■ EXERCISE DATA
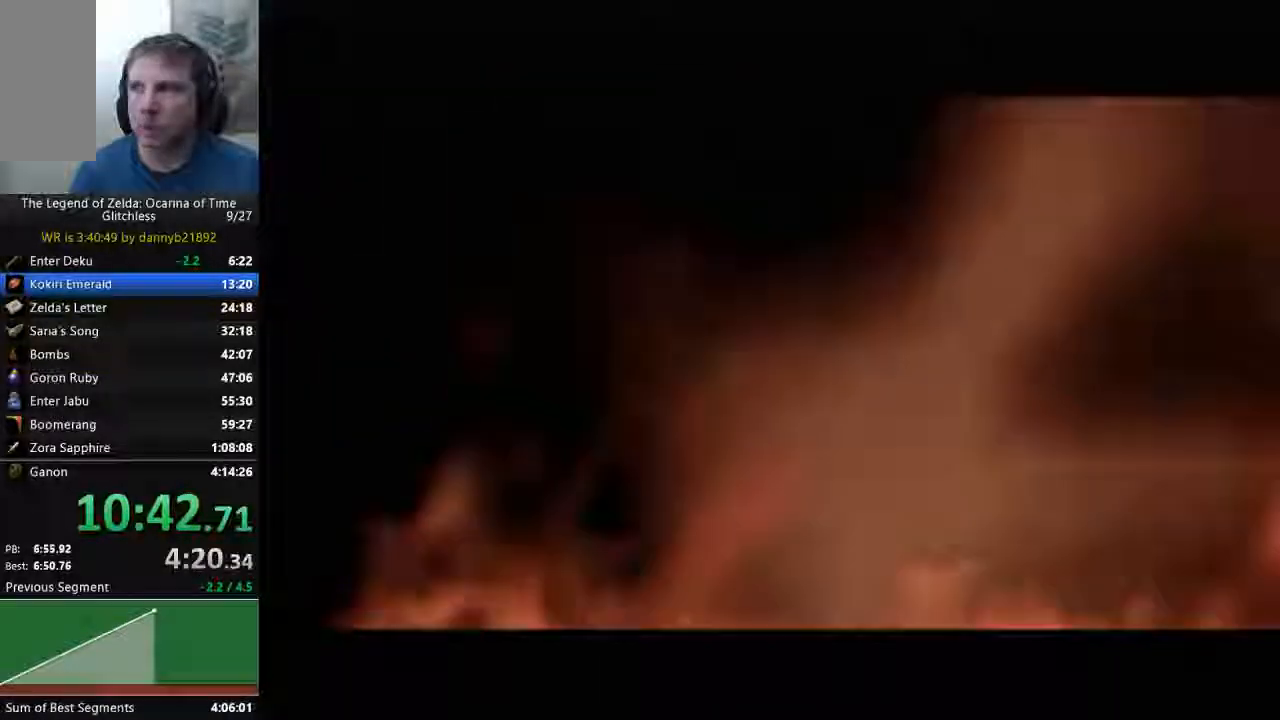
Gameplay with a controller (Nintendo layout); each line is a JSON object with the inputs held at the frame after it. "events" lists button and stick changes between this image and that frame as [ms after this image, input, new state], when the widget could be followed in between. Not read: L3 R3 START Z.
{"buttons": ["B"], "left_stick": "center", "events": [[67, "B", "up"], [100, "A", "down"], [200, "A", "up"], [200, "B", "down"], [333, "A", "down"], [333, "B", "up"], [467, "A", "up"], [467, "B", "down"]]}
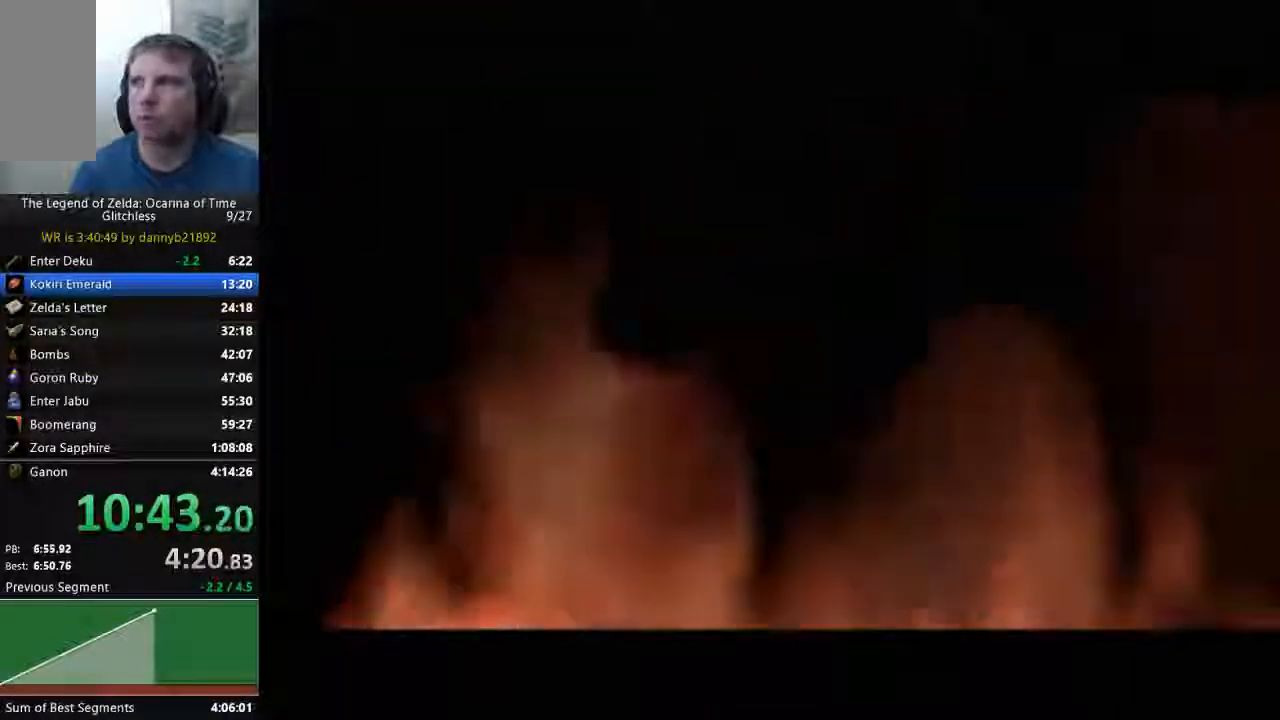
{"buttons": [], "left_stick": "center", "events": [[33, "A", "down"], [33, "B", "up"], [167, "A", "up"], [167, "B", "down"], [300, "A", "down"], [300, "B", "up"], [400, "A", "up"], [400, "B", "down"], [500, "B", "up"]]}
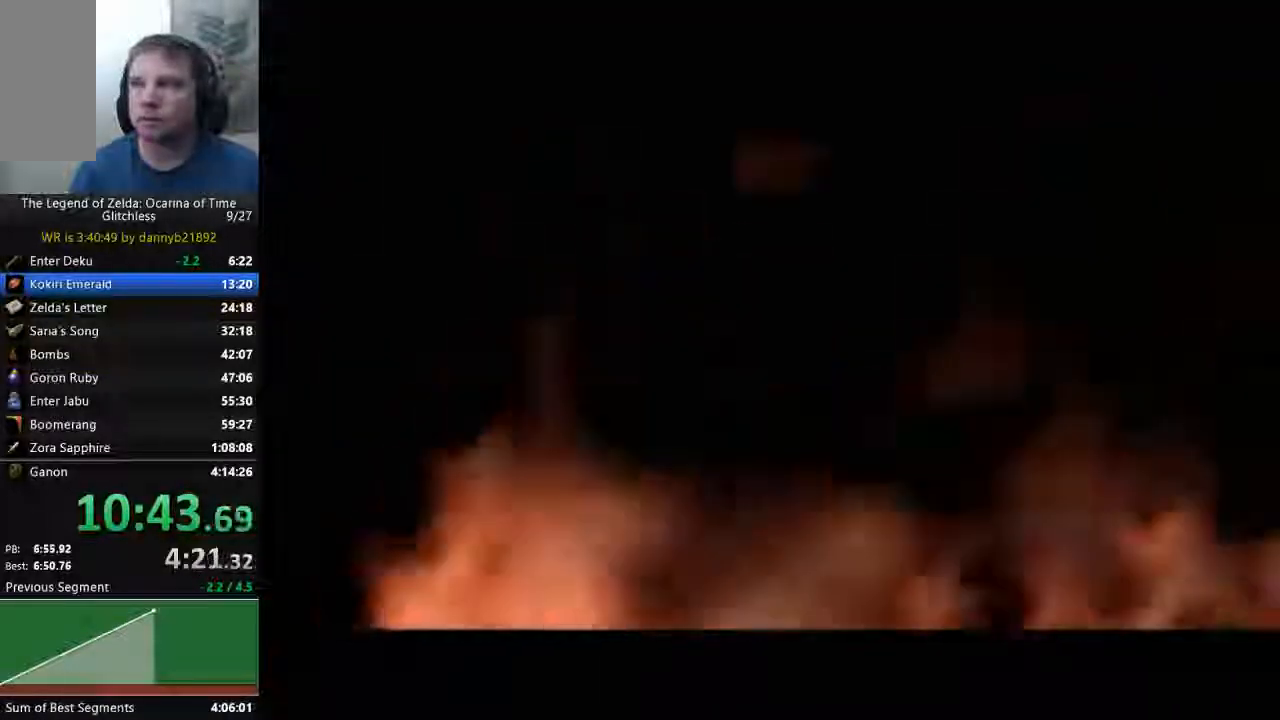
{"buttons": ["A"], "left_stick": "center"}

■ THE TASK
Scan the data above for the string "buttons" and copy each line where it appears.

■ OUTPUT OF THE TASK
{"buttons": ["B"], "left_stick": "center", "events": [[67, "B", "up"], [100, "A", "down"], [200, "A", "up"], [200, "B", "down"], [333, "A", "down"], [333, "B", "up"], [467, "A", "up"], [467, "B", "down"]]}
{"buttons": [], "left_stick": "center", "events": [[33, "A", "down"], [33, "B", "up"], [167, "A", "up"], [167, "B", "down"], [300, "A", "down"], [300, "B", "up"], [400, "A", "up"], [400, "B", "down"], [500, "B", "up"]]}
{"buttons": ["A"], "left_stick": "center"}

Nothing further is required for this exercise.